For my whole education career I was praised for how smart I was because I memorized things quickly and could spit it back out “in my own words” even though I was saying the exact same thing. And then one day I wasn’t so smart anymore. College started and I realized that I was on the same level as everyone around me. I wasn’t “the smart one” like I’d been in my friend group back home. I was just another college student trying to stay awake through my 9AM and write my papers more than eight hours before they were due. My first semester at college I realized I was *gasp* average. Cue total identity crisis.
I’m not saying there’s anything wrong with being average. In fact, I’ve actually learned to enjoy it. Being on par with the people around me takes a lot of the pressure off. It doesn’t mean I stopped trying to succeed. The problem was that for 13 years I was “the smart kid.” That become my identity. I was the smart friend, the smart sibling, the person in class that other people asked for help. When I wasn’t that person anymore I didn’t know who I was. I think that’s the problem with how kids are raised these days. I was the smart kid. Some of my friends were art kids. Others were sports kids. I had one friend who was never anything but the pretty girl. Another who didn’t know how to be anything but funny. Why are we raising kids to think they can only be one thing? What happens when the art kid breaks his hand or the sports kid faces a career ending injury at 19? Who are they?

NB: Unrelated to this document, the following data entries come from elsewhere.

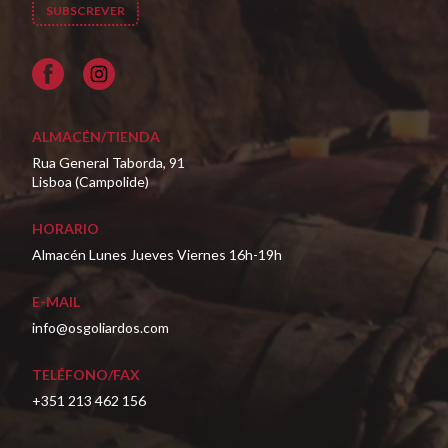
Facebook
ALMACÉN/TIENDA
Rua General Taborda, 91
Lisboa (Campolide)
HORARIO
Almacén Lunes Jueves Viernes 16h-19h
E-MAIL
info@osgoliardos.com
TELÉFONO/FAX
+351 213 462 156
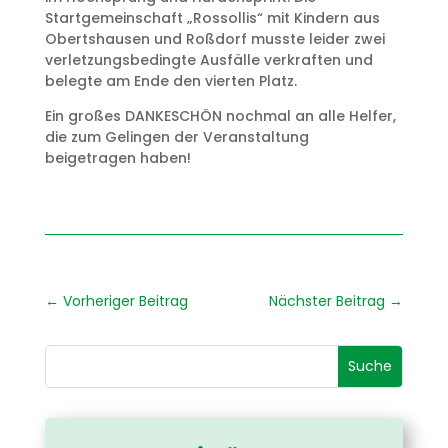
Startgemeinschaft „Rossollis“ mit Kindern aus
Obertshausen und Roßdorf musste leider zwei
verletzungsbedingte Ausfälle verkraften und
belegte am Ende den vierten Platz.
Ein großes DANKESCHÖN nochmal an alle Helfer,
die zum Gelingen der Veranstaltung
beigetragen haben!
←
Vorheriger Beitrag
Nächster Beitrag
→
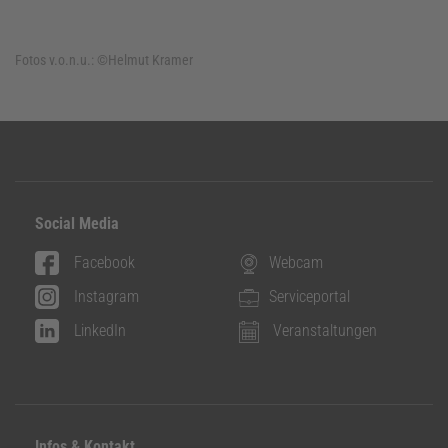
Fotos v.o.n.u.:
©Helmut Kramer
Social Media
Facebook
Webcam
Instagram
Serviceportal
LinkedIn
Veranstaltungen
Infos & Kontakt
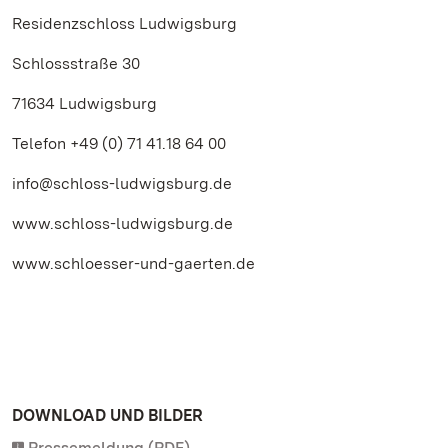
Residenzschloss Ludwigsburg
Schlossstraße 30
71634 Ludwigsburg
Telefon +49 (0) 71 41.18 64 00
info@schloss-ludwigsburg.de
www.schloss-ludwigsburg.de
www.schloesser-und-gaerten.de
DOWNLOAD UND BILDER
Pressemeldung (PDF)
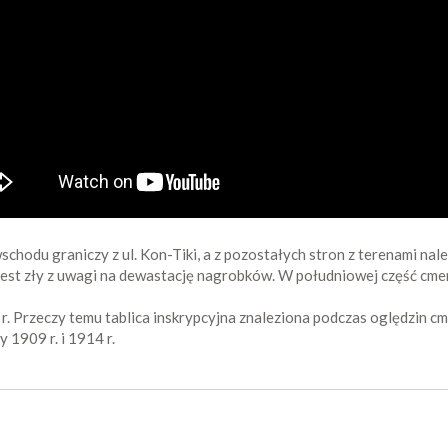
schodu graniczy z ul. Kon-Tiki, a z pozostałych stron z terenami n
 jest zły z uwagi na dewastację nagrobków. W południowej część cmen
r. Przeczy temu tablica inskrypcyjna znaleziona podczas oględzin c
1909 r. i 1914 r.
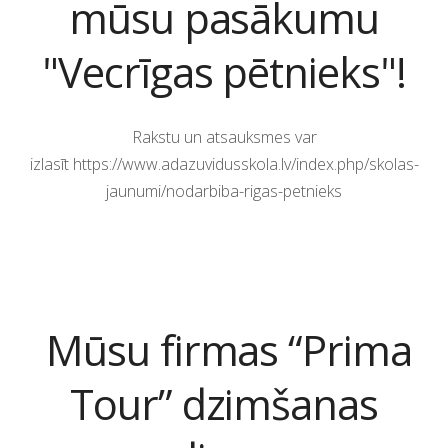
mūsu pasākumu
"Vecrīgas pētnieks"!
Rakstu un atsauksmes var
izlasīt https://www.adazuvidusskola.lv/index.php/skolas-
jaunumi/nodarbiba-rigas-petnieks
Mūsu firmas
“Prima
Tour” dzimšanas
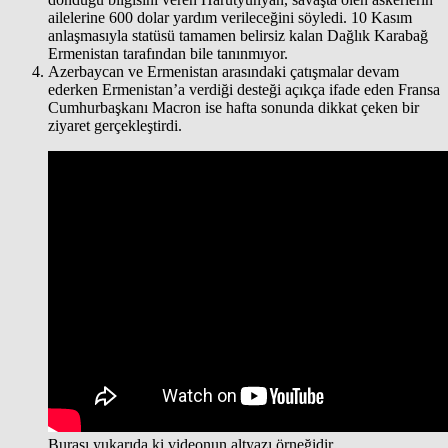
ailelerine 600 dolar yardım verileceğini söyledi. 10 Kasım
anlaşmasıyla statüsü tamamen belirsiz kalan Dağlık Karabağ
Ermenistan tarafından bile tanınmıyor.
Azerbaycan ve Ermenistan arasındaki çatışmalar devam
ederken Ermenistan’a verdiği desteği açıkça ifade eden Fransa
Cumhurbaşkanı Macron ise hafta sonunda dikkat çeken bir
ziyaret gerçekleştirdi.
Burası yukarıda ki videonun altyazı örneğidir.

Walt Whitman once said, “Do I contradict myself? Very well, then I contradict myself, I am large, I contain multitudes.” Don’t be one thing. Be everything. If you’re smart then by all means study and read and learn everything you can. But also find music you love and understand the basics of football and practice painting, just for fun on a rainy day. Maybe being the smart kid didn’t actually ruin my life, but it did make me learn to be more than just one aspect of myself. Nobody is just one thing. You contain multitudes.